The data presented here also demonstrate an association between pretreatment major resistance mutations, most of which are mutations affecting the viral reverse transcriptase, and the development of PI-associated resistance mutations on treatment. Interaction between resistance-associated mutations has been seen for NRTI-related mutations, particularly in the sequence of thymidine analogue resistance-associated mutations.51,52
In viral protease, minor mutations frequently emerge after major mutations arise, and may have variable effects on antiretroviral efficacy and viral fitness.36
To our knowledge, an interaction between NNRTI- or NRTI-related resistance mutations and the development of subsequent PI-related resistance mutations has not been described. The possibility that the presence of resistance mutations in one enzyme would predispose HIV to develop resistance mutations in another enzyme is a finding that merits further exploration. However, small numbers precluded valid multivariate investigation in our study and we cannot rule out that the association may be due to confounding. For example, maternal viral load is related both to the presence of NNRTI-related resistance mutations at baseline and with poor treatment outcomes in children, so it is also plausible that high maternal viral load may explain the association.53
The limitations to this analysis include that the fact that it was conducted at a single site and findings may not be applicable to other settings. The size of the cohort is relatively small, although for pediatric cohorts it represents one of the largest in which the development of resistance has been monitored over time using HIV-1 genotypes. Resistance mutation profiles were not available for 24% of the children at baseline and at the study endpoint for 26% of the children who did not achieve virologic suppression, but the results were not significantly affected by stratification of the analysis by availability of HIV-1 genotype testing. The analyses involving plasma HIV-1 RNA level were limited due to the inability of the assay to detect levels over 750,000 copies/ml, which led to the need for categorization of this variable.

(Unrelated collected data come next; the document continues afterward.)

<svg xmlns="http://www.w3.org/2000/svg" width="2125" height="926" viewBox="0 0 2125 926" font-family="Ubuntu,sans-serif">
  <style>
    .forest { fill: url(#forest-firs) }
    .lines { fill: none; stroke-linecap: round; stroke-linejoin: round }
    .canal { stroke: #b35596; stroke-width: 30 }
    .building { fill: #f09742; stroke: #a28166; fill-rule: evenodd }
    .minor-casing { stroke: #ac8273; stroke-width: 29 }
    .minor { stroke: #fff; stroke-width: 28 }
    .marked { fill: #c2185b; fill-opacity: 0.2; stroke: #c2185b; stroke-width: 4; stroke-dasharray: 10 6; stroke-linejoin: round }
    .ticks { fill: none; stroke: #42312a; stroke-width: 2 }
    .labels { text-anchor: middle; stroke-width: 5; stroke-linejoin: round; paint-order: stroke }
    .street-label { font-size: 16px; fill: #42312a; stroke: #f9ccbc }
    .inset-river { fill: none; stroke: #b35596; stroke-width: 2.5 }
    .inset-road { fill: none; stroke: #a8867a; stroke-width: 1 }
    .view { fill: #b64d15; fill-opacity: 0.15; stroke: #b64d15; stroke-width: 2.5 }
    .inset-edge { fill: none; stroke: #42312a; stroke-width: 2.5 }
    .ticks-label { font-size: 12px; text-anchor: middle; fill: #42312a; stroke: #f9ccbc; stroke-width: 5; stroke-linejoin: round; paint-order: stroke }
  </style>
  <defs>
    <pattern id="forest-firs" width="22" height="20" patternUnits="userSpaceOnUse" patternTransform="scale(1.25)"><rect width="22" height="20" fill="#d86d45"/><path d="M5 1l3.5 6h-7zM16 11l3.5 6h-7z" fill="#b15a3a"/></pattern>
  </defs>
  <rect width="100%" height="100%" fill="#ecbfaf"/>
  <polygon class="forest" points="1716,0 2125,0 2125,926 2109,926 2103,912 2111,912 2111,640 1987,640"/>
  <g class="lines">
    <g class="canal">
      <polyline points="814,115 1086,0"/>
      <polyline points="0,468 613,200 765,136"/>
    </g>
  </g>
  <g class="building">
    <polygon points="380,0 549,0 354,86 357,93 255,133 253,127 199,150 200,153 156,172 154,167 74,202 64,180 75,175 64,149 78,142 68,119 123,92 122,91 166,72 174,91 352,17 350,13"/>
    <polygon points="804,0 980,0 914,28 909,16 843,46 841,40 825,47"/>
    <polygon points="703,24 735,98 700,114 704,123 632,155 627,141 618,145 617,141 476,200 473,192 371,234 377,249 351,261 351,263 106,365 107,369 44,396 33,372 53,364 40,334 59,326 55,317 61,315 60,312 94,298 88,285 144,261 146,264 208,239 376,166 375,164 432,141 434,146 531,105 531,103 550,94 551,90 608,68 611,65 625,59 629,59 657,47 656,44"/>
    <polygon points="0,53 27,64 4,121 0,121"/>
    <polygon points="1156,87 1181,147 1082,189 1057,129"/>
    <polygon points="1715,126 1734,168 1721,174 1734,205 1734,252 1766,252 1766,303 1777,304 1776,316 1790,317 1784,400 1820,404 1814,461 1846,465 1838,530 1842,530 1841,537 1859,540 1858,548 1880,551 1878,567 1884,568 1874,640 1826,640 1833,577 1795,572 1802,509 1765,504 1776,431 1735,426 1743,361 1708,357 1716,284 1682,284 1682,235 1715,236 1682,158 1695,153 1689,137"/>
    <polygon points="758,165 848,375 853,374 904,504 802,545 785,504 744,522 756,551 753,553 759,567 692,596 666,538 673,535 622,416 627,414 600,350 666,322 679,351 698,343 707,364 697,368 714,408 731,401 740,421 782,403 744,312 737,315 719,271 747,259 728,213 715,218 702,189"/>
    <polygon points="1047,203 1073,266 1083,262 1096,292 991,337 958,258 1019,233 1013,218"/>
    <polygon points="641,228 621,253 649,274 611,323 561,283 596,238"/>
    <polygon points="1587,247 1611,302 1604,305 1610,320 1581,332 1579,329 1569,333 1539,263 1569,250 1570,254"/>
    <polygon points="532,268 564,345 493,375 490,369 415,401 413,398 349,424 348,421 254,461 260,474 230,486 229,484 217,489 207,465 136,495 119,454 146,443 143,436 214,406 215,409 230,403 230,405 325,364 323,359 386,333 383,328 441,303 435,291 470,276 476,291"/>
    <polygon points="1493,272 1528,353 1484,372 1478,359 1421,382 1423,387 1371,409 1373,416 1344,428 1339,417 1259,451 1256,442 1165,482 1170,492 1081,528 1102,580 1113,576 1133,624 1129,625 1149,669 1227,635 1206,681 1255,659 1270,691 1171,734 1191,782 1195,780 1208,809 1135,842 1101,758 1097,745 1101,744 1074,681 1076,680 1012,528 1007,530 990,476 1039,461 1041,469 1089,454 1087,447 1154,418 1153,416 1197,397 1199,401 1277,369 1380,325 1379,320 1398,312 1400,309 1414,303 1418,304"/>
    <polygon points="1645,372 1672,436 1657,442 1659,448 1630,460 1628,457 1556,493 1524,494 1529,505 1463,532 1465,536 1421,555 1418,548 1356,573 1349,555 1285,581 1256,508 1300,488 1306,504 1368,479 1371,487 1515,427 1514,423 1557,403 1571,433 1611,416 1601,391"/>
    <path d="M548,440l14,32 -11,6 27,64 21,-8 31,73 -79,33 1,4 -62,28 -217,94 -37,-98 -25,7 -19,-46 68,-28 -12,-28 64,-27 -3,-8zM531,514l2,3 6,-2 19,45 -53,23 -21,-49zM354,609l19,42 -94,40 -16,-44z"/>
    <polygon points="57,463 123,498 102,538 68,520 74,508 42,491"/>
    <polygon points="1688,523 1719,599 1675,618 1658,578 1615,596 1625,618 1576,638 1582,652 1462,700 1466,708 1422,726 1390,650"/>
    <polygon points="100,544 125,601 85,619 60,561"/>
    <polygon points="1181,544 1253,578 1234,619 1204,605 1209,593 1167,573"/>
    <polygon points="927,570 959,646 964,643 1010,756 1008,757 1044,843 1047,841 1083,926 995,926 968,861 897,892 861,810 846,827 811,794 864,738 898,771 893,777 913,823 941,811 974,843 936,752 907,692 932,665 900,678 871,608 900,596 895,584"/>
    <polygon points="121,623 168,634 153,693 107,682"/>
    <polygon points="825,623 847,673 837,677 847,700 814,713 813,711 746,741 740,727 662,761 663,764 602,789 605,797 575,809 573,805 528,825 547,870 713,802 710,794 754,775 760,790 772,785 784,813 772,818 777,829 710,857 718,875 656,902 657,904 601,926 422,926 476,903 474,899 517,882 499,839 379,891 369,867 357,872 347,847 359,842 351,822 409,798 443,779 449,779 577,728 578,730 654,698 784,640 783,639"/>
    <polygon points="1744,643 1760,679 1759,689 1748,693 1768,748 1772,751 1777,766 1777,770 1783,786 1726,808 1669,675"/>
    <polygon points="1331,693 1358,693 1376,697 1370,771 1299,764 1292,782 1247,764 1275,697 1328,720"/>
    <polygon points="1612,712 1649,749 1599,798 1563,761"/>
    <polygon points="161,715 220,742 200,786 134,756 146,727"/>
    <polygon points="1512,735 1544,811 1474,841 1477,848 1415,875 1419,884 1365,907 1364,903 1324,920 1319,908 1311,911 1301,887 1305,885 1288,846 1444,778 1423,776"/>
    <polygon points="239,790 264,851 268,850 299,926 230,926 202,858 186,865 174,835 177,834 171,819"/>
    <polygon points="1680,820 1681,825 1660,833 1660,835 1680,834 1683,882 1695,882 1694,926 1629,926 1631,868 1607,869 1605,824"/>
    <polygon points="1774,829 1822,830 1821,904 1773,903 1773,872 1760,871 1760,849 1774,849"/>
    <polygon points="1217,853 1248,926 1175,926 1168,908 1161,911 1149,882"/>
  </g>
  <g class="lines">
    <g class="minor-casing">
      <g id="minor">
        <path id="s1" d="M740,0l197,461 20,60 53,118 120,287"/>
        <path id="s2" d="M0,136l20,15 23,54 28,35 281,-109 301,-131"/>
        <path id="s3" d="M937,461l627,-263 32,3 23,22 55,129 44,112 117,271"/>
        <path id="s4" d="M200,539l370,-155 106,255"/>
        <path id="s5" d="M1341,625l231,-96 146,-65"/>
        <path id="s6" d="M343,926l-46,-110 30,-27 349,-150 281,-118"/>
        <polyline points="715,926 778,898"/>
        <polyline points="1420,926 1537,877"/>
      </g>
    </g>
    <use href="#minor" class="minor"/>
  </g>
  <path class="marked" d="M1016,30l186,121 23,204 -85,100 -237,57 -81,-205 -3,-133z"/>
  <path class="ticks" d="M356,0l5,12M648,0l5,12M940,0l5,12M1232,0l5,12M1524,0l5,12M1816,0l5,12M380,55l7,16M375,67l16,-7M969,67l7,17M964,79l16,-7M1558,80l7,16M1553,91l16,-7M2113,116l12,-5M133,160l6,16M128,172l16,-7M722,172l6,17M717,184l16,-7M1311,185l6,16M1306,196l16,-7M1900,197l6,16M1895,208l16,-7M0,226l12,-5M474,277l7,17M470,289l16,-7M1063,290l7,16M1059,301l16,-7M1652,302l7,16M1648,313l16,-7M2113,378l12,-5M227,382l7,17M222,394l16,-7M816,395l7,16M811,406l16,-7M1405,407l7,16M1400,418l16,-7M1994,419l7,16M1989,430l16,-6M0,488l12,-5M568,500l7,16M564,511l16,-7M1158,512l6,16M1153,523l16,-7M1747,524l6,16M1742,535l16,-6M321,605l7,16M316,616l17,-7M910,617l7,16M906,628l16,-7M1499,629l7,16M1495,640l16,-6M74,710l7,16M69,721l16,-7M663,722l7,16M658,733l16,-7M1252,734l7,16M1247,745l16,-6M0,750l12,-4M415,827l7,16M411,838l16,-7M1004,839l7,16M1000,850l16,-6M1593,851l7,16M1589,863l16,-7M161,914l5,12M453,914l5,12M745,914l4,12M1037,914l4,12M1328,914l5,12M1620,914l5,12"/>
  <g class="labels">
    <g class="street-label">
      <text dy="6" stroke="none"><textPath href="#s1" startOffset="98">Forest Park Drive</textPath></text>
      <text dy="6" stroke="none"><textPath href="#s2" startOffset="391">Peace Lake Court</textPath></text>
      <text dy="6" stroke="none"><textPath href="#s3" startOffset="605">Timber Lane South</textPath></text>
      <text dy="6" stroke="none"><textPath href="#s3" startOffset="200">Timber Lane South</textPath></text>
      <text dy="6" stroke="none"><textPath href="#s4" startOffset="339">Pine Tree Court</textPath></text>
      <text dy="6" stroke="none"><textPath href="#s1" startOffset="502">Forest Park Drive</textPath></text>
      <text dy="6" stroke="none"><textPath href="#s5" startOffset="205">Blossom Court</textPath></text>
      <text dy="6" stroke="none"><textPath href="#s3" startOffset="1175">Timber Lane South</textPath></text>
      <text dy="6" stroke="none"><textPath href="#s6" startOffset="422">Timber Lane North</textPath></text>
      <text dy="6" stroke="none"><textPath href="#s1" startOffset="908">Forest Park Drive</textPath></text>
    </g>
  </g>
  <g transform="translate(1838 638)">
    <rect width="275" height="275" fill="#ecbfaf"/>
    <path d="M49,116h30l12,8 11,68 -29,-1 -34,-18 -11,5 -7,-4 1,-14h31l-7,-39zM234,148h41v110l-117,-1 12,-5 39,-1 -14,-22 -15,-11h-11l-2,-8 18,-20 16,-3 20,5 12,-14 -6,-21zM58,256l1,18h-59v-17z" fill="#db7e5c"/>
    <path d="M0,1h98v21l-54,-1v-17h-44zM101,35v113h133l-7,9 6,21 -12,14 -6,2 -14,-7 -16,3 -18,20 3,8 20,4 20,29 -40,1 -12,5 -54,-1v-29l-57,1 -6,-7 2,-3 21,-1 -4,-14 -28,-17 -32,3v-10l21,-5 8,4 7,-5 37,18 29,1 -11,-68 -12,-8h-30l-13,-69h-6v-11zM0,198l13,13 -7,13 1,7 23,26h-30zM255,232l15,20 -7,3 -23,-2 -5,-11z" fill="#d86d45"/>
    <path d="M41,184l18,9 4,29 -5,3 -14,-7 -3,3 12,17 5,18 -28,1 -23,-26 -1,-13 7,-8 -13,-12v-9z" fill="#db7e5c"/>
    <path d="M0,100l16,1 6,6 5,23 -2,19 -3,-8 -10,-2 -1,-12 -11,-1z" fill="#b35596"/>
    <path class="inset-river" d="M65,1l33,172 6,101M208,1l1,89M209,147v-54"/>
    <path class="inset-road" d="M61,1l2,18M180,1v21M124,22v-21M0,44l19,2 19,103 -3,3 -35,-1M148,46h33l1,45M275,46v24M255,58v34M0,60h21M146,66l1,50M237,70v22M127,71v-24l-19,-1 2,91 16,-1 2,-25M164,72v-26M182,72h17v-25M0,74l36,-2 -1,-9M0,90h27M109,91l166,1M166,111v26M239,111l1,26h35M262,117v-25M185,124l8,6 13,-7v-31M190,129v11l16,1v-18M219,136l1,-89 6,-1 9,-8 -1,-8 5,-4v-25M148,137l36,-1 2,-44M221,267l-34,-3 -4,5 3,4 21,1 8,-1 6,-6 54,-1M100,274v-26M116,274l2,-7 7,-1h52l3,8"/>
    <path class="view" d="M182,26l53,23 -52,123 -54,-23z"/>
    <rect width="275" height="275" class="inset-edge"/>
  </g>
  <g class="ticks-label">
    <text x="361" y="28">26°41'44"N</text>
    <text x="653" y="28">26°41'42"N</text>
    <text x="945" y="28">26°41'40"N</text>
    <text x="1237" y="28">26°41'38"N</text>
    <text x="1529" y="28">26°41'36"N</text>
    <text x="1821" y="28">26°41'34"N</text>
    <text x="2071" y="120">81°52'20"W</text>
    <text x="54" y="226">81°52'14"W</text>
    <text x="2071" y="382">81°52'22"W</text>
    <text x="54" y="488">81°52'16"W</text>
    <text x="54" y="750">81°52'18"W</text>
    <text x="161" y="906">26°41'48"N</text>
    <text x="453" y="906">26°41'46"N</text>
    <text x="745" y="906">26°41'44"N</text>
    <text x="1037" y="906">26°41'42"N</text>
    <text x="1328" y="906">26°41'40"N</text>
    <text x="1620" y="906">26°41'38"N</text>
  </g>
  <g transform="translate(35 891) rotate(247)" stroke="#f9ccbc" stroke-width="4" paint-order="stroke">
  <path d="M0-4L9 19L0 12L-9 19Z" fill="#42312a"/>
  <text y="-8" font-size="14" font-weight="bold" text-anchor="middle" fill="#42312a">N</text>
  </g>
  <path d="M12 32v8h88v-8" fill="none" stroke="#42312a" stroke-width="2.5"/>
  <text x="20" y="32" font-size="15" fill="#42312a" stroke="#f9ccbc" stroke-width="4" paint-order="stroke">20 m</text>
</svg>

Despite these limitations, the clinical implications of the patterns of resistance observed in this cohort are of particular concern. The children participating in this study were well-monitored at regular study visits; the study team provided adherence counseling to caregivers at each encounter, and all children had access to HIV-1 plasma RNA level monitoring that enabled researchers to rapidly identify poor outcomes. These conditions are not currently replicated in most resource-limited settings.
The international community has begun to recognize the importance of virologic monitoring and resistance surveillance in adults as a tool to prevent the emergence of drug resistance and achieve success on first- and second-line therapy.54
The data presented here suggest that even in the setting of frequent virologic monitoring and adherence counseling, resistance can develop rapidly on RTV-based regimens. This is of concern for HIV-infected children, for whom second-line treatment options are more limited, and issues of exposure to nevirapine and cotreatment for mycobacterial disease are more prevalent than in HIV-infected adults.4
There is an urgent need for further research to determine the outcomes of second-line ART in children, to provide expanded options for second-line ART regimens, and to better understand the development of resistance to LPV/r-based regimens.